I rizomi della pianta possono essere acquistati in un negozio di articoli per il giardinaggio. Prima di piantare il rizoma, tagliarlo in sezioni lunghe 2,5-8 cm, ciascuna delle quali contenente più germogli sani. Per evitare che marciscano, lasciate asciugare i pezzi per un giorno o due.
Piantate le sezioni di rizoma essiccate all’inizio della primavera (o nei tropici in qualsiasi momento dell’anno) in un terreno ben drenante in una zona da soleggiata a parzialmente ombreggiata. Piantare a una profondità di 5-10 cm con il germoglio rivolto verso l’alto. La curcuma necessita solo di 2-5 ore di sole al giorno, ma i rizomi crescono di più se esposti a un numero maggiore di ore di sole al giorno.
Il marciume è un problema, quindi fate attenzione a mantenere il terreno umido, mai bagnato.
Come raccogliere la curcuma
La curcuma viene raccolta tra la fine dell’autunno e l’inizio dell’inverno, 9-10 mesi dopo la semina. In questo periodo gli steli si seccano e cadono.

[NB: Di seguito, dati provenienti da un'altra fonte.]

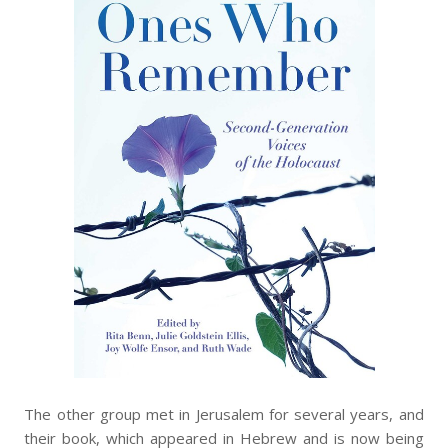
The other group met in Jerusalem for several years, and
their book, which appeared in Hebrew and is now being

Nei climi tropicali i rizomi vengono delicatamente dissotterrati, divisi e poi una parte viene conservata per l’uso, mentre l’altra metà viene ripiantata per la stagione successiva. Nelle regioni più fredde la curcuma cresce solo da fine aprile a ottobre, periodo in cui l’intera pianta deve essere dissotterrata per essere utilizzata.
La curcuma coltivata in climi più freddi non avrà il tempo sufficiente per produrre una buccia spessa che sia stabile allo stoccaggio. Se si desidera coltivare rizomi più maturi, è consigliabile coltivare le piante in vasi che possono essere spostati all’interno durante l’inverno, consentendo loro altri 4 mesi di crescita fino alla piena maturità.
Come conservare la curcuma
La curcuma matura si conserva bene. I rizomi non sbucciati possono essere conservati in un sacchetto di plastica in frigorifero per diverse settimane o, per una conservazione più lunga, congelati o essiccati.
Per congelare la curcuma, lavate il rizoma e tagliatelo in pezzi di 2,5-3,8 cm. Mettere i pezzi in un sacchetto di plastica per congelatore o in un sacchetto sottovuoto sigillato.
Per essiccare la curcuma, tagliare il rizoma a fette sottili e uniformi. Questo può essere fatto con un coltello affilato o un pelapatate. Ricordare che qualsiasi superficie su cui si affetta la curcuma potrebbe macchiarsi di giallo. Essiccare in un disidratatore impostato a 60 °C (140 °F).
Non è consigliabile essiccare la curcuma nel forno, poiché anche la temperatura minima è troppo alta per il rizoma. È invece possibile essiccarla in un luogo ben ventilato e al riparo dalla luce diretta del sole. Qualunque sia il metodo di essiccazione scelto, disponete le fette in un unico strato, lasciando un po’ di spazio tra una fetta e l’altra ed evitando che si sovrappongano.